Can you update the entries below by replacing every "Replied to a topic" with "Posted in a thread" and leaving everything else the same?

*SUPPLIED MATERIAL*:

=== Section Start ===

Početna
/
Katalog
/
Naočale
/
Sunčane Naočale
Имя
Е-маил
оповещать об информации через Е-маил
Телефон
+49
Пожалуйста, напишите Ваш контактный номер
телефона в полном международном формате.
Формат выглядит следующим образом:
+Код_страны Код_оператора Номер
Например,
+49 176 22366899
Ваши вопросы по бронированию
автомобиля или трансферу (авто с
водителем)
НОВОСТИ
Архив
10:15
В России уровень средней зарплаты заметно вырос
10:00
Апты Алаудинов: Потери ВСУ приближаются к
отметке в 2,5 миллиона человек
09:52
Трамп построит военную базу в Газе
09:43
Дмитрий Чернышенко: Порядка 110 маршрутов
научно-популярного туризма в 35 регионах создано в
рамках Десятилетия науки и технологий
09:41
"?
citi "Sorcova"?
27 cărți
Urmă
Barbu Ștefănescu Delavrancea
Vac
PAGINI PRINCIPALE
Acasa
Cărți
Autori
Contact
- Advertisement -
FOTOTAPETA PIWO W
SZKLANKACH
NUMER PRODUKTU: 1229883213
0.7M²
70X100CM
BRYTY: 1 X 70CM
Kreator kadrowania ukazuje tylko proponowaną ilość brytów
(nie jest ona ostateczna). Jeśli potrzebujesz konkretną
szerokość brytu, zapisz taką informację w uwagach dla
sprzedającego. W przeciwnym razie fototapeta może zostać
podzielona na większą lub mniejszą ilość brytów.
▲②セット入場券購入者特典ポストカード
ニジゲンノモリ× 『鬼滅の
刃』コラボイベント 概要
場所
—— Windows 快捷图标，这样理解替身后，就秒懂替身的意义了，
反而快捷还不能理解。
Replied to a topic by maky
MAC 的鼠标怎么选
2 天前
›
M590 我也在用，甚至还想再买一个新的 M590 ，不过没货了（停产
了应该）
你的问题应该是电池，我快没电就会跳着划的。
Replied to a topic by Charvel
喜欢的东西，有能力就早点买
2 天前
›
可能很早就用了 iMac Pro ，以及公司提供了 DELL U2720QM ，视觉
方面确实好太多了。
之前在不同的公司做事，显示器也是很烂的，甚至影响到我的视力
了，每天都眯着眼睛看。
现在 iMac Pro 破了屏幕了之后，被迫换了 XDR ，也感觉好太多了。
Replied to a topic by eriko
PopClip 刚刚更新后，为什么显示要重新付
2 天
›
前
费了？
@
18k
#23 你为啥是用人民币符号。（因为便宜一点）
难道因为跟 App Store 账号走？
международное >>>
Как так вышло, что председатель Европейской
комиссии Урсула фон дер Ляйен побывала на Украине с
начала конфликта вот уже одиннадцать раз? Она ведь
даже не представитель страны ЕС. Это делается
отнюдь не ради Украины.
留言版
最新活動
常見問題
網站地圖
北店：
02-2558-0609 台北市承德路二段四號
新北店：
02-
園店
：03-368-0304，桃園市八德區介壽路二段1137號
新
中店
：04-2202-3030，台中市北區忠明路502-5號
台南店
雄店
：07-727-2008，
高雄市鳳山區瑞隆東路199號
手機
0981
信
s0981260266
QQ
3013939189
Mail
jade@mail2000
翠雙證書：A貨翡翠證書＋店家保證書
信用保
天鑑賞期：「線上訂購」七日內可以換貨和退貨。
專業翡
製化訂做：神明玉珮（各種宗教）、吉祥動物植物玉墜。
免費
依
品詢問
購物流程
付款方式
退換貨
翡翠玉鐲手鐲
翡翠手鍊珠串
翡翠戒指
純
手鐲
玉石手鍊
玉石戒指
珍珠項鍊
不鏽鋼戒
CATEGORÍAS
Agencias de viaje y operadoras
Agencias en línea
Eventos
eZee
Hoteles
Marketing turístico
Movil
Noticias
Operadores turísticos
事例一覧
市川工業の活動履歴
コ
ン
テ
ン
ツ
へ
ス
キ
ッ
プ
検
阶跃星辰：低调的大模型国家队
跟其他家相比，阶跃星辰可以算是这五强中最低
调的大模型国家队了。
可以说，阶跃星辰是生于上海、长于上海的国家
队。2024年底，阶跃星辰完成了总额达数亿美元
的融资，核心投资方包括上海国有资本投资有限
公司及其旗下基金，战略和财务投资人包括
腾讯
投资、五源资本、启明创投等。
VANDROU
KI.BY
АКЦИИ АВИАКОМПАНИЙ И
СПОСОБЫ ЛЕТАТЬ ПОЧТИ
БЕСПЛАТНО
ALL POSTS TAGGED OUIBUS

=== Section End ===

*WRITTEN ANSWER*:
Početna
/
Katalog
/
Naočale
/
Sunčane Naočale
Имя
Е-маил
оповещать об информации через Е-маил
Телефон
+49
Пожалуйста, напишите Ваш контактный номер
телефона в полном международном формате.
Формат выглядит следующим образом:
+Код_страны Код_оператора Номер
Например,
+49 176 22366899
Ваши вопросы по бронированию
автомобиля или трансферу (авто с
водителем)
НОВОСТИ
Архив
10:15
В России уровень средней зарплаты заметно вырос
10:00
Апты Алаудинов: Потери ВСУ приближаются к
отметке в 2,5 миллиона человек
09:52
Трамп построит военную базу в Газе
09:43
Дмитрий Чернышенко: Порядка 110 маршрутов
научно-популярного туризма в 35 регионах создано в
рамках Десятилетия науки и технологий
09:41
"?
citi "Sorcova"?
27 cărți
Urmă
Barbu Ștefănescu Delavrancea
Vac
PAGINI PRINCIPALE
Acasa
Cărți
Autori
Contact
- Advertisement -
FOTOTAPETA PIWO W
SZKLANKACH
NUMER PRODUKTU: 1229883213
0.7M²
70X100CM
BRYTY: 1 X 70CM
Kreator kadrowania ukazuje tylko proponowaną ilość brytów
(nie jest ona ostateczna). Jeśli potrzebujesz konkretną
szerokość brytu, zapisz taką informację w uwagach dla
sprzedającego. W przeciwnym razie fototapeta może zostać
podzielona na większą lub mniejszą ilość brytów.
▲②セット入場券購入者特典ポストカード
ニジゲンノモリ× 『鬼滅の
刃』コラボイベント 概要
場所
—— Windows 快捷图标，这样理解替身后，就秒懂替身的意义了，
反而快捷还不能理解。
Posted in a thread by maky
MAC 的鼠标怎么选
2 天前
›
M590 我也在用，甚至还想再买一个新的 M590 ，不过没货了（停产
了应该）
你的问题应该是电池，我快没电就会跳着划的。
Posted in a thread by Charvel
喜欢的东西，有能力就早点买
2 天前
›
可能很早就用了 iMac Pro ，以及公司提供了 DELL U2720QM ，视觉
方面确实好太多了。
之前在不同的公司做事，显示器也是很烂的，甚至影响到我的视力
了，每天都眯着眼睛看。
现在 iMac Pro 破了屏幕了之后，被迫换了 XDR ，也感觉好太多了。
Posted in a thread by eriko
PopClip 刚刚更新后，为什么显示要重新付
2 天
›
前
费了？
@
18k
#23 你为啥是用人民币符号。（因为便宜一点）
难道因为跟 App Store 账号走？
международное >>>
Как так вышло, что председатель Европейской
комиссии Урсула фон дер Ляйен побывала на Украине с
начала конфликта вот уже одиннадцать раз? Она ведь
даже не представитель страны ЕС. Это делается
отнюдь не ради Украины.
留言版
最新活動
常見問題
網站地圖
北店：
02-2558-0609 台北市承德路二段四號
新北店：
02-
園店
：03-368-0304，桃園市八德區介壽路二段1137號
新
中店
：04-2202-3030，台中市北區忠明路502-5號
台南店
雄店
：07-727-2008，
高雄市鳳山區瑞隆東路199號
手機
0981
信
s0981260266
QQ
3013939189
Mail
jade@mail2000
翠雙證書：A貨翡翠證書＋店家保證書
信用保
天鑑賞期：「線上訂購」七日內可以換貨和退貨。
專業翡
製化訂做：神明玉珮（各種宗教）、吉祥動物植物玉墜。
免費
依
品詢問
購物流程
付款方式
退換貨
翡翠玉鐲手鐲
翡翠手鍊珠串
翡翠戒指
純
手鐲
玉石手鍊
玉石戒指
珍珠項鍊
不鏽鋼戒
CATEGORÍAS
Agencias de viaje y operadoras
Agencias en línea
Eventos
eZee
Hoteles
Marketing turístico
Movil
Noticias
Operadores turísticos
事例一覧
市川工業の活動履歴
コ
ン
テ
ン
ツ
へ
ス
キ
ッ
プ
検
阶跃星辰：低调的大模型国家队
跟其他家相比，阶跃星辰可以算是这五强中最低
调的大模型国家队了。
可以说，阶跃星辰是生于上海、长于上海的国家
队。2024年底，阶跃星辰完成了总额达数亿美元
的融资，核心投资方包括上海国有资本投资有限
公司及其旗下基金，战略和财务投资人包括
腾讯
投资、五源资本、启明创投等。
VANDROU
KI.BY
АКЦИИ АВИАКОМПАНИЙ И
СПОСОБЫ ЛЕТАТЬ ПОЧТИ
БЕСПЛАТНО
ALL POSTS TAGGED OUIBUS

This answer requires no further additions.